IN death, as in life, Whitney Houston has not wanted for attention. Kevin Macdonald is the singer’s latest portraitist, his documentary following the biopic Whitney (2015) and Nick Broomfield’s Whitney: Can I Be Me (2017). One might wonder what else can be said about such a well-charted life cut short so cruelly at 48.

Glasgow-born Macdonald answers this with a film that soars to a high note and holds it. Such is its scope, access, and the revelation at its heart, his Whitney has good claim to be the definitive account of Houston’s spectacular rise and fall. Here is a bells and whistles pop morality tale, but here, too, is a quietly moving, thoughtfully told story of a woman who had everything except the ability to be at peace with herself.

Macdonald begins in a predictable enough way with the opening notes of a Houston song, only to cut away abruptly to Ronald Reagan praising “America’s Whitney” and to race riots in late 1960s Newark, where she grew up.
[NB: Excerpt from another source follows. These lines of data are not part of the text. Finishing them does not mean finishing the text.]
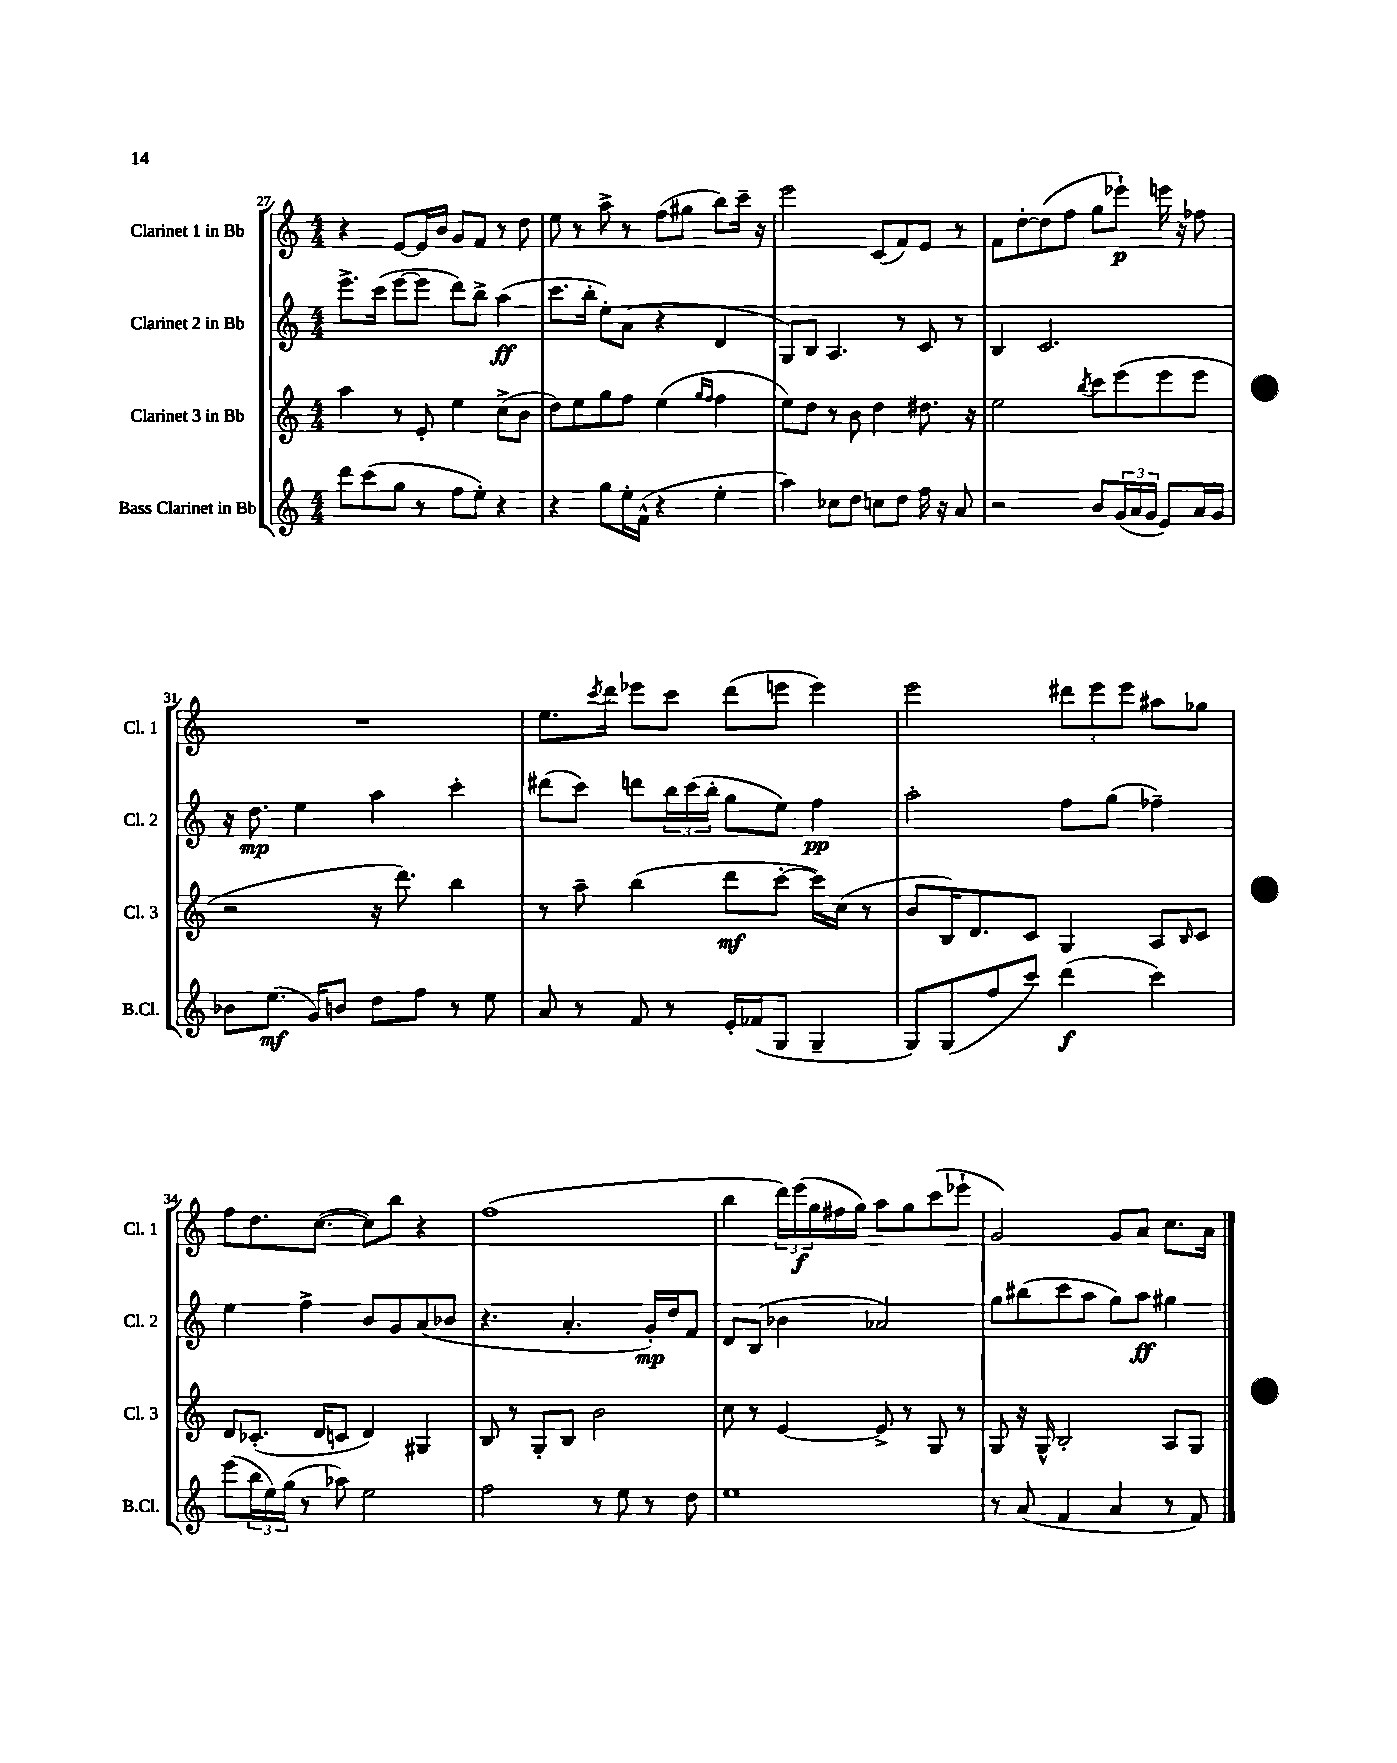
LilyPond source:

<<
\new StaffGroup <<
\new Staff = "s0" \with { instrumentName = "Clarinet 1 in Bb" shortInstrumentName = "Cl. 1" } {
    \clef treble \key c \major \numericTimeSignature \time 4/4
    r4 e'8~ e'16 b'16 g'8 f'8 r8 d''8 |
    e''8 r8 a''8-> r8 f''8( gis''8 b''8) c'''16-- r16 |
    e'''2 c'8( f'8) e'8 r8 |
    f'8 d''8~-. d''8( f''8 g''8 ees'''8-!\p) e'''16 r16 fes''8 |
    R1 |
    e''8. \acciaccatura { c'''8 } d'''16 ees'''8 c'''8 d'''8( e'''8 e'''4) |
    e'''2 \tuplet 3/2 { dis'''8 e'''8 e'''8 } ais''8 ges''8 |
    f''8 d''8. c''8.~( c''8) b''8 r4 |
    f''1( |
    b''4 \tuplet 3/2 { d'''16) e'''16\f( g''16 } fis''16 g''16) a''8 g''8 c'''8( ees'''8-! |
    g'2) g'8 a'8 c''8. a'16 \bar "|." |
}
\new Staff = "s1" \with { instrumentName = "Clarinet 2 in Bb" shortInstrumentName = "Cl. 2" } {
    \clef treble \key c \major \numericTimeSignature \time 4/4
    e'''8.-> c'''16( e'''8~ e'''8 d'''8) b''8-> a''4\ff( |
    c'''8. b''16-. e''8-.) a'8( r4 d'4 |
    g8) b8 a4. r8 c'8 r8 |
    b4 c'2. |
    r16 d''8.\mp e''4 a''4 c'''4-. |
    dis'''8( c'''8) d'''8 \tuplet 3/2 { b''16 c'''16( b''16-. } g''8 e''8) f''4\pp |
    a''2-. f''8 g''8( fes''4--) |
    e''4 f''4-> b'8 g'8 a'8( bes'8 |
    r4. a'4.-. g'16-.\mp) d''16 f'8 |
    d'8 b8( bes'4 aes'2) |
    g''8 bis''8( c'''8 a''8 g''8) a''8\ff gis''4 \bar "|." |
}
\new Staff = "s2" \with { instrumentName = "Clarinet 3 in Bb" shortInstrumentName = "Cl. 3" } {
    \clef treble \key c \major \numericTimeSignature \time 4/4
    a''4 r8 e'8-. e''4 c''8->( b'8 |
    d''8) e''8 g''8 f''8 e''4( \grace { g''16 f''16 } f''4 |
    e''8) d''8 r8 b'8 d''4 dis''8. r16 |
    e''2 \acciaccatura { b''8 } c'''8 e'''8( e'''8 e'''8 |
    r2 r16 d'''8.) b''4 |
    r8 a''8-- b''4( d'''8\mf c'''8~-. c'''16) c''16( r8 |
    b'8 b16) d'8. c'8 g4 a8 \grace { b16 } c'8 |
    d'8 ces'8.-.( d'16 c'8 d'4) gis4 |
    b8 r8 g8-. b8 b'2 |
    c''8 r8 e'4~ e'8-> r8 g8 r8 |
    g8 r16 g16-^ b2-. a8 g8 \bar "|." |
}
\new Staff = "s3" \with { instrumentName = "Bass Clarinet in Bb" shortInstrumentName = "B.Cl." } {
    \clef treble \key c \major \numericTimeSignature \time 4/4
    d'''8 c'''8( g''8 r8 f''8 e''8-.) r4 |
    r4 g''8 e''16-. f'16-^( r4 e''4-. |
    a''4) ces''8 d''8 c''8 d''8 f''16 r16 a'8 |
    r2 b'8 \tuplet 3/2 { g'16( a'16 g'16 } e'8) a'16 g'16 |
    bes'8 e''8.\mf( g'16) b'8 d''8 f''8 r8 e''8 |
    a'8 r8 f'8 r8 e'16-. fes'16( g8 g4-- |
    g8) g8( f''8 c'''8) d'''4\f( c'''4) |
    e'''8( \tuplet 3/2 { b''16 e''16) g''16( } r8 aes''8) e''2 |
    f''2 r8 e''8 r8 d''8 |
    e''1 |
    r8 a'8( f'4 a'4 r8 f'8) \bar "|." |
}
>>
>>
\layout { \context { \Score currentBarNumber = #27 } }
It is the first of many occasions when he puts forward different aspects of Houston and leaves the viewer to make their mind up about which one best represents her. Houston, it is clear, was a lot of things to many people at different points in her life.
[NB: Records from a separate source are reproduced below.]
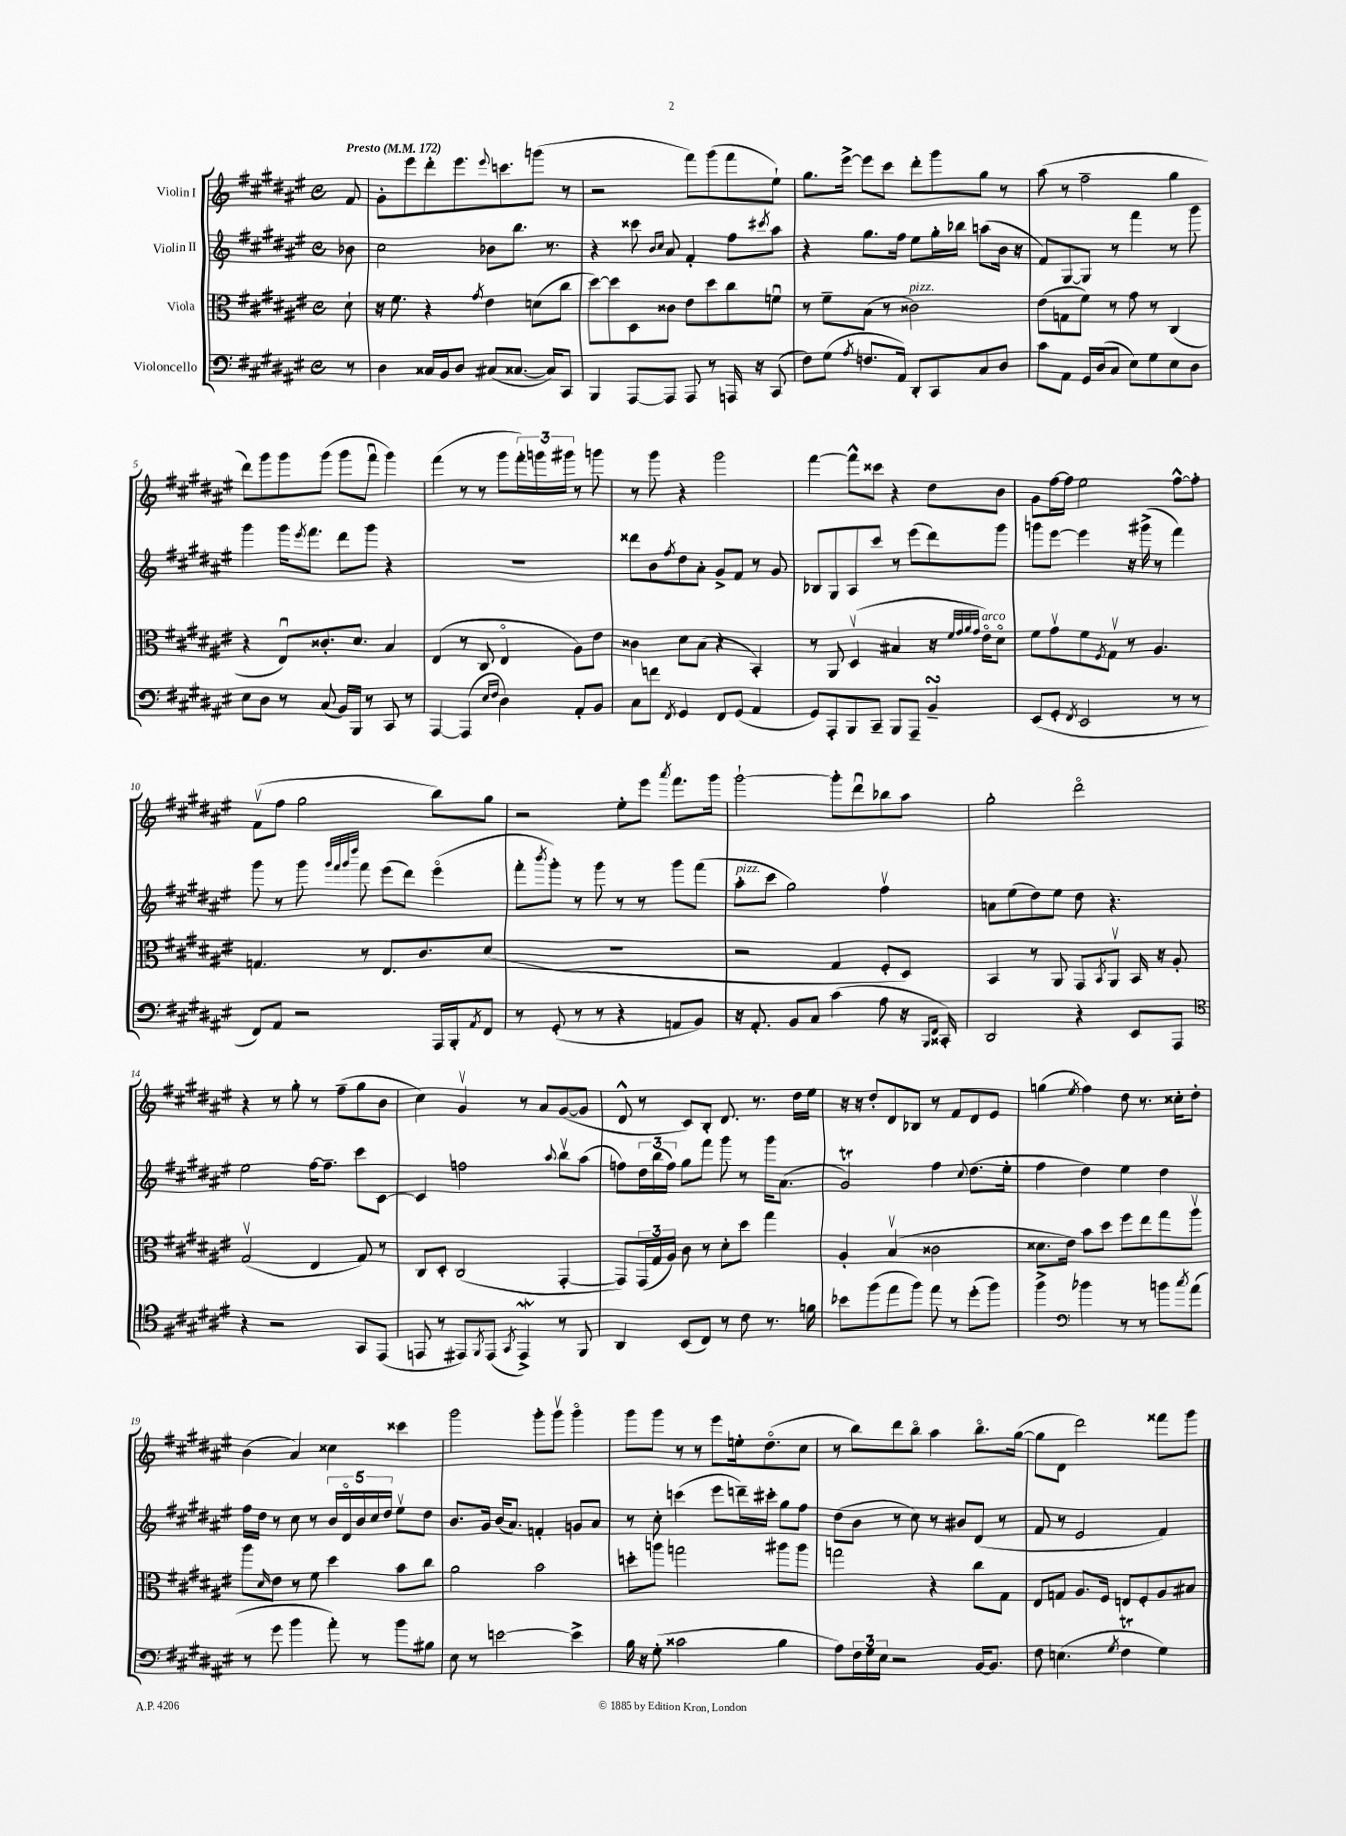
<<
\new StaffGroup <<
\new Staff = "s0" \with { instrumentName = "Violin I" } {
    \clef treble \key fis \major \defaultTimeSignature \time 4/4 \partial 8 \tempo "Presto" 4 = 172
    fis'8 |
    gis'8-. eis'''8 dis'''8-. eis'''8. \appoggiatura { eis'''8 } c'''8. g'''8( r8 |
    r2 fis'''8) gis'''8( fis'''8 eis''8-!) |
    gis''8. eis'''16~-> eis'''8 cis'''8 dis'''8-. gis'''8 gis''8 r8 |
    ais''8( r8 fis''2-- gis''4 |
    dis'''8) gis'''8 gis'''8 gis'''8( gis'''8 fis'''8\downbow gis'''4) |
    fis'''4( r8 r8 gis'''8 \tuplet 3/2 { fis'''16-.) g'''16 gis'''16 } r8 g'''8 |
    r8 gis'''8 r4 gis'''2 |
    fis'''4~ fis'''8-^ cisis'''8 r4 dis''8 b'8 |
    gis'8 fis''16~ fis''16 eis''2 fis''8~-^ fis''8-. |
    fis'8\upbow( fis''8 gis''2 b''8) gis''8 |
    r2 eis''8-. eis'''8 \acciaccatura { ais'''8 } fis'''8. gis'''16 |
    gis'''2~-! gis'''8-. dis'''8\downbow bes''8 ais''8 |
    gis''2-. dis'''2\flageolet |
    r4 r8 gis''8-. r8 fis''8--( gis''8 b'8 |
    cis''4) gis'4\upbow r8 ais'8 gis'8~( gis'8 |
    dis'8-^ r8 cis'8) b8-. dis'8. r8. dis''16 eis''16 |
    r16 r16 dis''8-. dis'8 bes8 r8 fis'8 dis'8 eis'8 |
    g''4( \acciaccatura { eis''8 } fis''4) dis''8 r8. cisis''16-. dis''8-. |
    b'4( ais'4) cisis''4 cisis'''4 |
    gis'''2 gis'''8-. gis'''8\upbow gis'''4\flageolet |
    gis'''8 gis'''8 r8 r8 eis'''8 e''16-. dis''8.\flageolet( cis''8 |
    r8 b''8) dis'''8 b''8\flageolet ais''4 b''8.\flageolet gis''16~( |
    gis''8 dis'8 dis'''2) fisis'''8 gis'''8 \bar "|." |
}
\new Staff = "s1" \with { instrumentName = "Violin II" } {
    \clef treble \key fis \major \defaultTimeSignature \time 4/4 \partial 8
    bes'8 |
    cis''2 bes'8 b''8. r8. |
    r4 cisis'''8 \grace { b'16 cis''16 } ais'8 fis'4-. fis''8 \acciaccatura { cis'''8 } ais''8 |
    r4 gis''8. fis''16 eis''8 gis''16-. bes''16 a''8( b'16 r16 |
    fis'8) gis8~ gis8 r8 fis'''4 r8 gis'''8 |
    gis'''4 gis'''16 \acciaccatura { eis'''8 } fis'''8. dis'''8 gis'''8 r4 |
    R1 |
    disis'''8 b'8 \acciaccatura { fis''8 } dis''8 ais'8-. gis'8-> fis'8 r8 gis'8 |
    bes8 gis8 ais8 cis'''8 r8 eis'''8( dis'''8) gis'''8 |
    g'''8 eis'''8~ eis'''4 r16 gis'''16->( r8 fis'''4) |
    gis'''8 r8 gis'''8 \grace { gis'''32 fis'''32 gis'''32 dis''''32 } fis'''8 eis'''8( dis'''8) eis'''4\flageolet( |
    fis'''8-. \acciaccatura { b'''8 } gis'''8-.) r8 gis'''8 r8 r8 gis'''8 fis'''8( |
    ais''8-.^\markup { \italic "pizz." } cis'''8 gis''2) fis''4\upbow |
    a'8 eis''8( dis''8) eis''8 dis''8 r4. |
    eis''2 fis''16~ fis''8.-- cis'''8 cis'8~ |
    cis'4 f''2 \appoggiatura { ais''8 } b''8\upbow ais''8( |
    f''8) \tuplet 3/2 { dis''16 b''16( f''16) } gis''8 fis'''8 gis'''8 r8 gis'''16 ais'8.( |
    gis'2\trill) fis''4 \appoggiatura { cis''8 } dis''8.( eis''16-. |
    fis''4 dis''4) eis''4 dis''4 |
    fis''16 dis''16 r8 cis''8 r8 \tuplet 5/4 { b'16 dis'16\flageolet b'16 cis''16 dis''16 } eis''8\upbow dis''8 |
    b'8. gis'16 b'16( ais'8.) f'4-. g'8 ais'8 |
    r8 cis''8-. c'''4( eis'''8 d'''16--) cis'''16-. gis''8 fis''8 |
    dis''8( b'8 r8 cis''8) r8 bis'8 dis'8( r8 |
    fis'8 r8 eis'2 fis'4) \bar "|." |
}
\new Staff = "s2" \with { instrumentName = "Viola" } {
    \clef alto \key fis \major \defaultTimeSignature \time 4/4 \partial 8
    dis'8-! |
    r16 fis'8. r4 \acciaccatura { gis'8 } eis'4 d'8( cis''8 |
    dis''8~) dis''8 dis8 cisis'8 eis'8 dis''8 cis''8 f'8\downbow |
    r8 fis'8-- b8( r8 cisis'2^\markup { \italic "pizz." }) |
    eis'8( g8 fis'8) r8 gis'8 r8 cis4( |
    r4 eis8\downbow) cisis'8.-. dis'8. b4 |
    eis4( r8 cis8 eis4\flageolet ais8) eis'8 |
    cisis'4 dis'8 b8( r4 b,4-.) |
    r8 ais,8 dis4\upbow( bis4 r16 \grace { fis'32 gis'32 ais'32 gis'32 } eis'16\flageolet^\markup { \italic "arco" }) dis'8\flageolet |
    fis'8 gis'8\upbow fis'8 \acciaccatura { fis8 } gis8\upbow r8 ais4. |
    g4. r8 eis8. cis'8. dis'8( |
    R1 |
    r2 gis4 fis8-. dis8) |
    b,4 r8 ais,8 gis,8 \acciaccatura { b,8 } ais,8\upbow b,16 r16 ais8-. |
    gis2\upbow( eis4 gis8) r8 |
    cis8 dis8-. cis2( gis,4~-. |
    gis,8) \tuplet 3/2 { gis,16( gis16 ais16) } cis'8 r8 dis'8-. dis''8 gis''4 |
    ais4-. b4\upbow( cisis'2 |
    disis'8. eis'16) b'8 dis''8 fis''8 eis''8 gis''8 ais''8\upbow |
    ais''8 \grace { dis'16 } eis'8 r8 fis'8 dis''4 b'8 cis''8 |
    ais'2 b'2 |
    d''8-. a''8 g''2 ais''8 ais''8 |
    g''2 r4 cis''8 gis8 |
    eis8 g8 ais8. fis16 e8 fis8-. ais8 bis8 \bar "|." |
}
\new Staff = "s3" \with { instrumentName = "Violoncello" } {
    \clef bass \key fis \major \defaultTimeSignature \time 4/4 \partial 8
    r8 |
    dis4 cisis16 b,16 dis8 cis8( cisis8.~ cisis16) cis,8 |
    b,,4 ais,,8~ ais,,8 ais,,8 r8 a,,16 r16 cis,8( |
    fis8) gis8( \acciaccatura { ais8 } f8. ais,16) dis,8-. cis,8 cis8 dis8 |
    cis'8 ais,8 gis,16 dis16( cis8 eis8) gis8 eis8 dis8 |
    eis8 dis8 r8 cis8( b,16) b,,16 r8 cis,8 r8 |
    ais,,4~ ais,,4( \grace { eis16 fis16 } dis4) ais,8-. b,8 |
    cis8 f'8 \acciaccatura { fis,8 } gis,4 fis,8 gis,8( ais,4 |
    gis,8) ais,,8-. b,,8 cis,8-- b,,8 ais,,8-- b,4--\turn |
    eis,8( gis,8-. \acciaccatura { fis,8 } eis,2 r8 r8 |
    fis,8) ais,8 r2 ais,,16 b,,16-. \acciaccatura { ais,8 } fis,8 |
    r8 gis,8-.( r8 r8 r4 a,8 b,8) |
    r16 ais,8.-. b,8 cis8 cis'4( ais8 r16 \grace { b,,16 fis,16 } cisis,16-.) |
    dis,2 r4 eis,8 ais,,8 |
    \clef tenor r4 r2 gis,8 eis,8( |
    e,8 r8 eis,8) \acciaccatura { fis,8 } eis,8( \acciaccatura { gis,8 } eis,4->\mordent) r8 fis,8 |
    ais,4 b,8( cis8) r8 cis'8 r8. f'16 |
    bes'8 fis''8( eis''8 fis''8) eis''8 r8 dis''8-.( fis''8) |
    fis''4-> \clef bass bes'4 r8 r8 b'8 \acciaccatura { cis''8 } ais'8( |
    r8 gis'8 b'4 ais'8-.) r8 b'8 bis8 |
    eis8 r8 e'2~ e'4-> |
    b16 r16 gis8-.( cisis'2 b4 |
    ais8) \tuplet 3/2 { fis16 gis16 eis16 } r2 b,16~ b,8. |
    fis8 e4.( \acciaccatura { gis8 } fis4\trill gis4) \bar "|." |
}
>>
>>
We hear about those different versions from interviews with most of those closest to her. Macdonald had the family’s cooperation in making the film, which gave him unprecedented access to the main protagonists, among them Cissy, Houston's mother, Bobby Brown, her ex-husband, and close aides.

This proximity might have made for a hagiography, but Macdonald’s film is no such thing. Houston’s problems, her drug addiction chief among them, are not tiptoed around. There is unflattering footage of her high. He asks the right questions, not least about where the money went. When he does not get answers, as in the interview with Brown, this tells its own tale. Similarly, the clipped way family members talk, or don’t talk, about Houston’s lifelong friend, Robyn Crawford, speaks volumes.

In Macdonald's account of Houston’s beginnings we hear about a happy child whom everybody loved, but we also learn she and her siblings were passed from pillar to post when their mother, a backing singer, was on the road. We hear, too, about the bullying and the bad dreams. All this with the earthquake of stardom still to come.

Macdonald spends too much time on the tabloid years before getting back to what he does best, looking for the real story behind the starry facade. He duly gets it, but he makes no fuss, as if we all knew this point was coming.

Besides bringing some sense to what happened in those later years, Macdonald restores Houston’s reputation as a artist. She was not everyone’s choice of listening. The film features the story of the court case in England where one neighbour was jailed for causing “psychological torture” to another for playing “I Will Always Love You” day and night. Houston was not all about the power ballads though, as Macdonald shows. Like Sinatra, she could be a genius at interpretation, as in her deeply moving version of The Star Spangled Banner.

The rest of her life, including the birth of her daughter, the move into films (Kevin Costner, her co-star in The Bodyguard, pays a touching tribute), her standing with black America (once booed, finally adored) are given their place. Then comes time to chart the decline, covered mercilessly in the press. Some of the jokes at her expense take the breath away with their cruelty. Would Houston be met with more compassion today?

One would like to think so, but it’s doubtful. Nor can we say whether Houston might have made it back from the last crisis, or if she was always destined to end up the subject of a tear-strewn documentary. By the end of this two hour film one realises the only thing known for certain about Houston is that no-one truly knew her at all.